Ben Cook • Posted 2020-05-21 • Last updated 2021-03-24

Imagine this workflow:

  1. Download a multi-file dataset
  2. Convert each file to fit your preferred input format
  3. Run simulation code on each formatted input file
  4. Run an analysis to aggregate the results

This pattern is a directed acyclic graph (aka DAG, aka pipeline).

DAGs can fan in and fan out, but they don’t have any cycles. That is, as you move through the workflow you can split work out into parallel jobs during a step and you can merge them back in at another step. You just can’t go backwards.

When you’re working on a pipeline, it’s helpful to think about each step as an independent job with a separate orchestration layer responsible for running all the steps. Even if you plan on running all steps from your laptop, this approach will make your code more modular.

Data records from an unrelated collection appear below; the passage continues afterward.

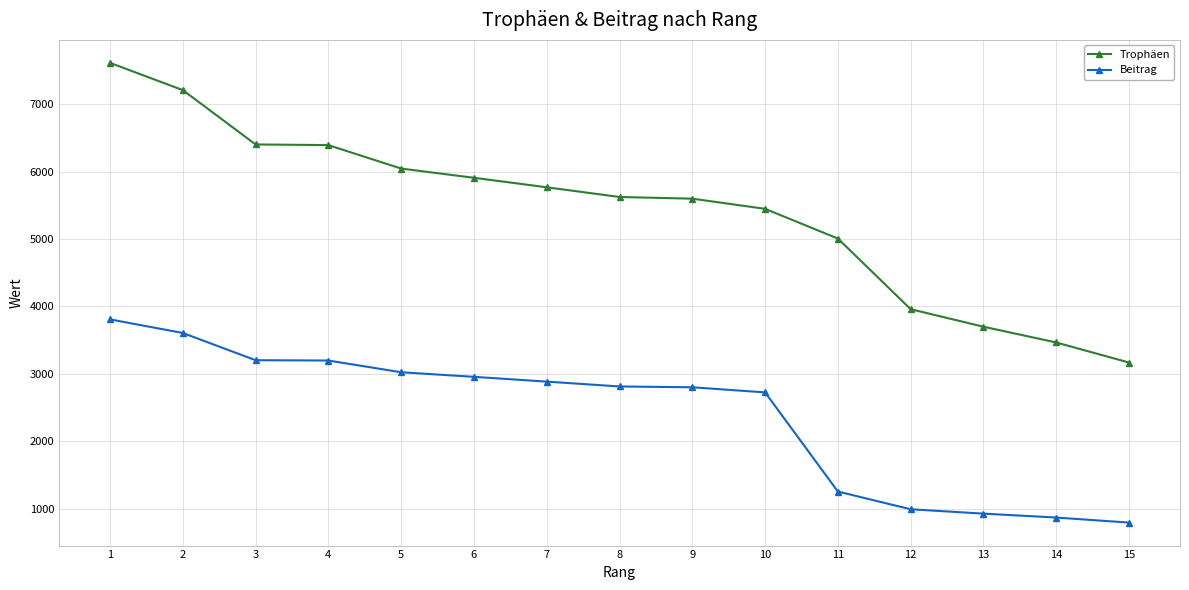

What are all the series names shown in the legend?

Trophäen, Beitrag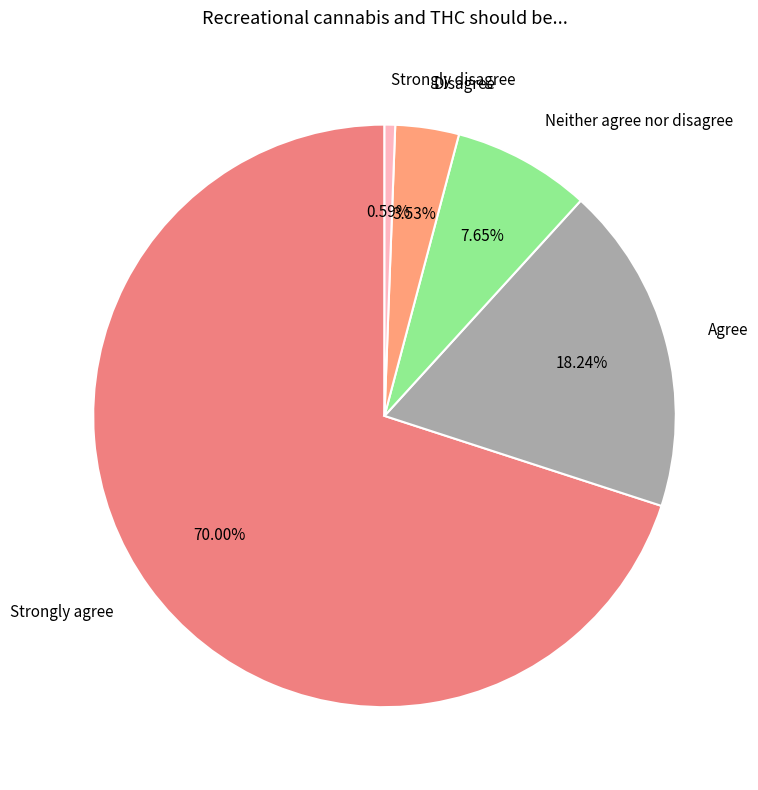

Rank the categories by value from lowest to highest.

Strongly disagree, Disagree, Neither agree nor disagree, Agree, Strongly agree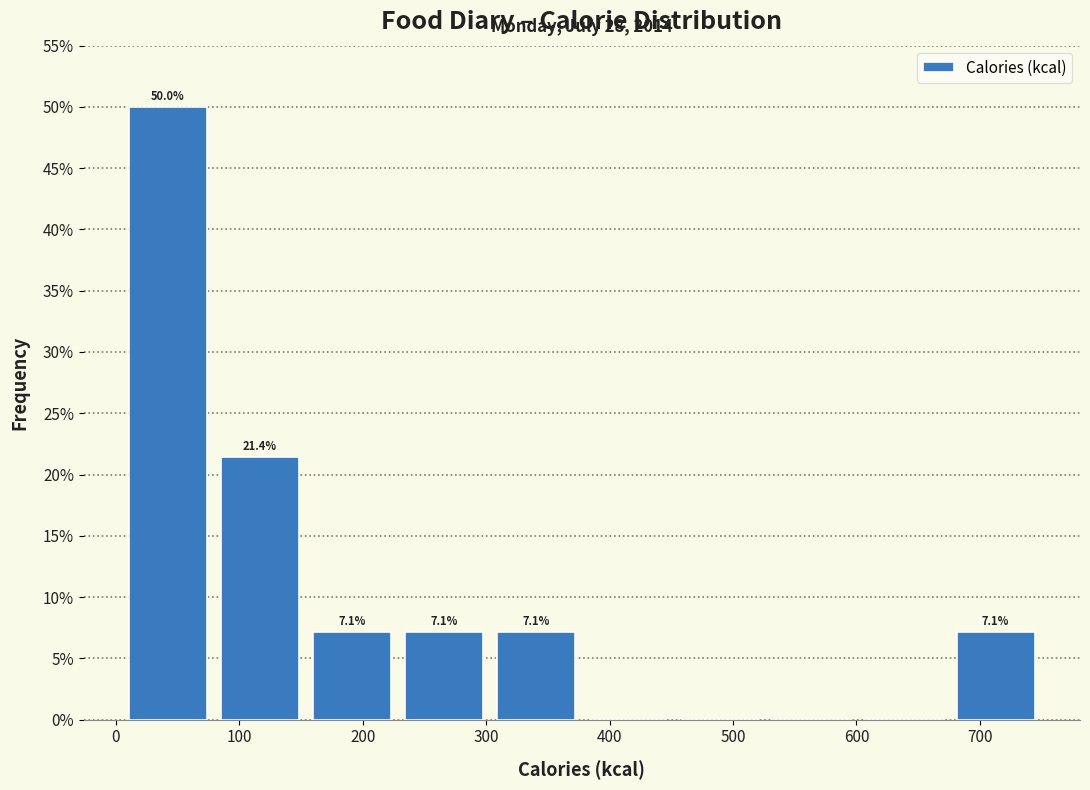

Which range on the x-axis has the tallest bar?

10 to 80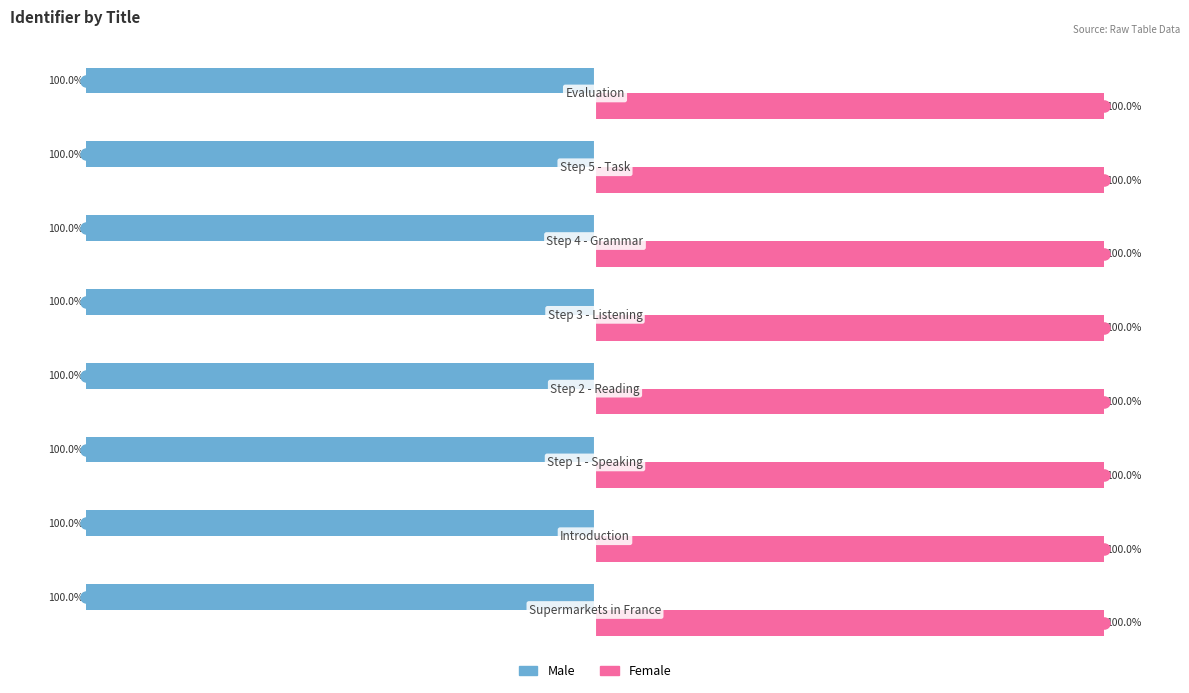

Which series has the largest total across all categories?

Female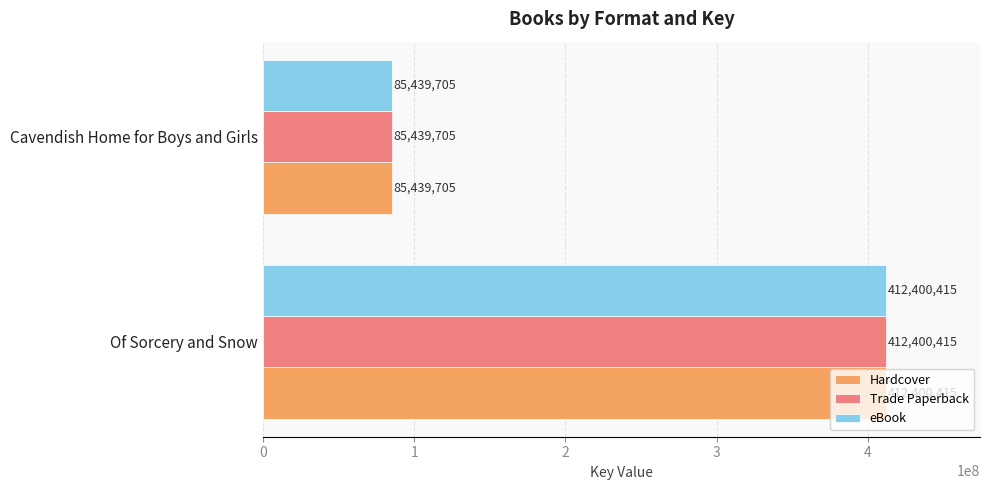

At how many categories does at least one series exceed 372314385?

1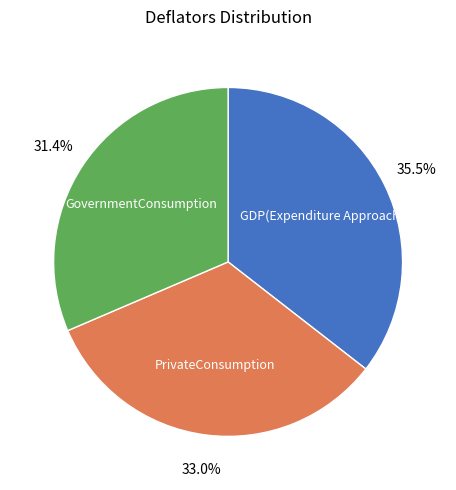

Rank the categories by value from lowest to highest.

GovernmentConsumption, PrivateConsumption, GDP(Expenditure Approach)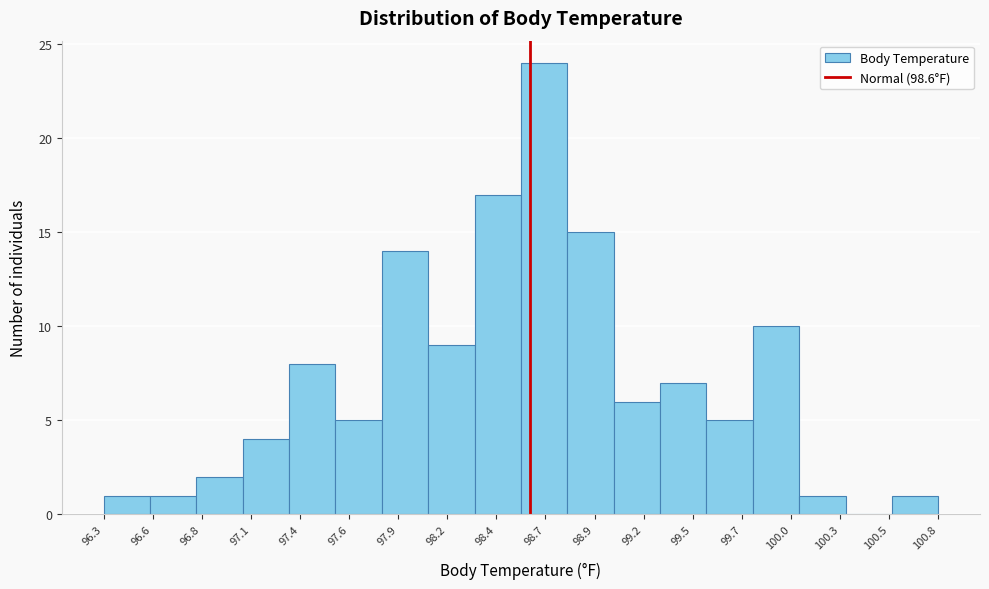

How tall is the bar that spans 97.05 to 97.30 on the x-axis? The values are not printed on the chart, so give them approximately, as read against the axis.

4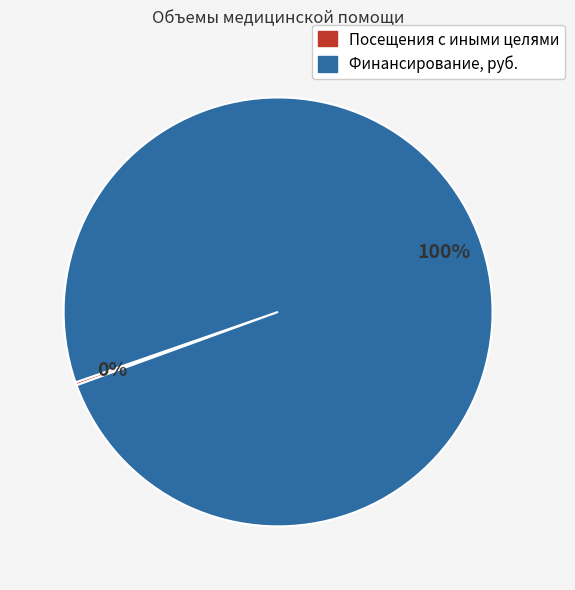

True or false: Финансирование, руб. accounts for 87% of the total.

False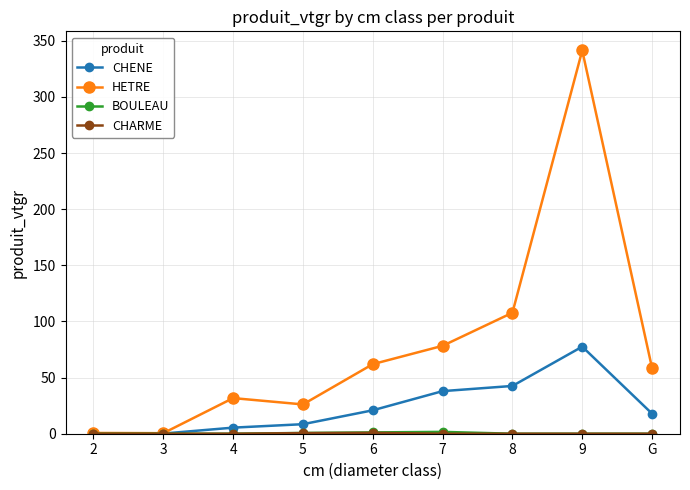

Does the chart have visible grid lines?

Yes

In the example workflow, downloading a single file of the dataset would be one function, converting a single file into your preferred format would be another function, running the simulation on a single input would be another function and aggregating all the results would be a fourth function. Then you would have a main loop that calls these steps in the right order.

But another advantage of thinking about these steps independently is that it opens you up to more powerful batch processing tools like Apache Airflow and AWS Batch. These systems serve as the orchestration layer. They can execute code on different servers (allowing you to parallelize things like fetching datasets), handle retries, give you a view into progress of the pipeline and much more.

Start thinking about your projects as pipelines now and you will set yourself up to scale efficiently in the future.